Upside max profit is unbounded; downside max profit is bounded at the put strike minus the combined debit (reached at zero). Max loss equals the combined debit times 100 (reached anywhere between the two OTM strikes). Two breakevens at call-strike plus debit and put-strike minus debit. For the FORA strangle priced from the end-of-day chain at a 30-day expiry (ATM IV 20.80%), the computed maximum profit is unbounded per contract and the computed maximum loss is unbounded per contract. Live intraday quotes will differ as the chain moves through the trading session.
What is the breakeven for a FORA strangle?
The breakeven for the FORA strangle priced on this page is no defined breakeven on the modeled curve at expiration, derived from end-of-day chain premiums. Breakeven is the underlying price at which the strategy's P&L crosses zero ignoring transaction costs and assignment risk. The current FORA market-implied 1-standard-deviation expected move is approximately 5.96%; if the move sits well outside the breakeven distance, the structure's risk-reward becomes correspondingly tighter.

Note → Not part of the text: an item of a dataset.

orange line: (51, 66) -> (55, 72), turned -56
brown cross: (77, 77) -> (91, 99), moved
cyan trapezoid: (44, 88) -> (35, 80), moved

When should you consider a strangle on FORA?
Strangles on FORA are the cheaper cousin of the straddle - traders use them when they want a large directional move but are willing to give up the inner-strike sensitivity in exchange for a lower up-front debit on the FORA chain.
How does current FORA implied volatility affect this strangle?
FORA ATM IV is at 20.80% with IV rank near 0.10%, which is on the low end of its 1-year range. Premium-buying structures (long call, long put, debit spreads) are relatively cheap in this regime; premium-selling structures collect less credit per unit risk.